## Extracted entries
_ _ _ _ _ _ _

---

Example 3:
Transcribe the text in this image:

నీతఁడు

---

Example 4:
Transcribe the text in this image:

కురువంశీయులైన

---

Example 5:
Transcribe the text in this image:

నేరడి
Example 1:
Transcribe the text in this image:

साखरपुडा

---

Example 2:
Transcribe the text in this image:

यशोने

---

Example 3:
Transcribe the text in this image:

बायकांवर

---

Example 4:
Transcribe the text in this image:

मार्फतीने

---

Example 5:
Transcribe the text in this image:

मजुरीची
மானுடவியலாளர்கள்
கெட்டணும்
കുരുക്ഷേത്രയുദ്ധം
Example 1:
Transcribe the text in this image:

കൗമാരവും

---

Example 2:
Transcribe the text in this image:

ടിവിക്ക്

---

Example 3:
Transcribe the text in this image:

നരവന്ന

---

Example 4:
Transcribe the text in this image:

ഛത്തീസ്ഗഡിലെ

_ _ _ _ _ _ _

## What is expected
The complete material above is to be retyped word for word.

## Completed task
---

Example 3:
Transcribe the text in this image:

నీతఁడు

---

Example 4:
Transcribe the text in this image:

కురువంశీయులైన

---

Example 5:
Transcribe the text in this image:

నేరడి
Example 1:
Transcribe the text in this image:

साखरपुडा

---

Example 2:
Transcribe the text in this image:

यशोने

---

Example 3:
Transcribe the text in this image:

बायकांवर

---

Example 4:
Transcribe the text in this image:

मार्फतीने

---

Example 5:
Transcribe the text in this image:

मजुरीची
மானுடவியலாளர்கள்
கெட்டணும்
കുരുക്ഷേത്രയുദ്ധം
Example 1:
Transcribe the text in this image:

കൗമാരവും

---

Example 2:
Transcribe the text in this image:

ടിവിക്ക്

---

Example 3:
Transcribe the text in this image:

നരവന്ന

---

Example 4:
Transcribe the text in this image:

ഛത്തീസ്ഗഡിലെ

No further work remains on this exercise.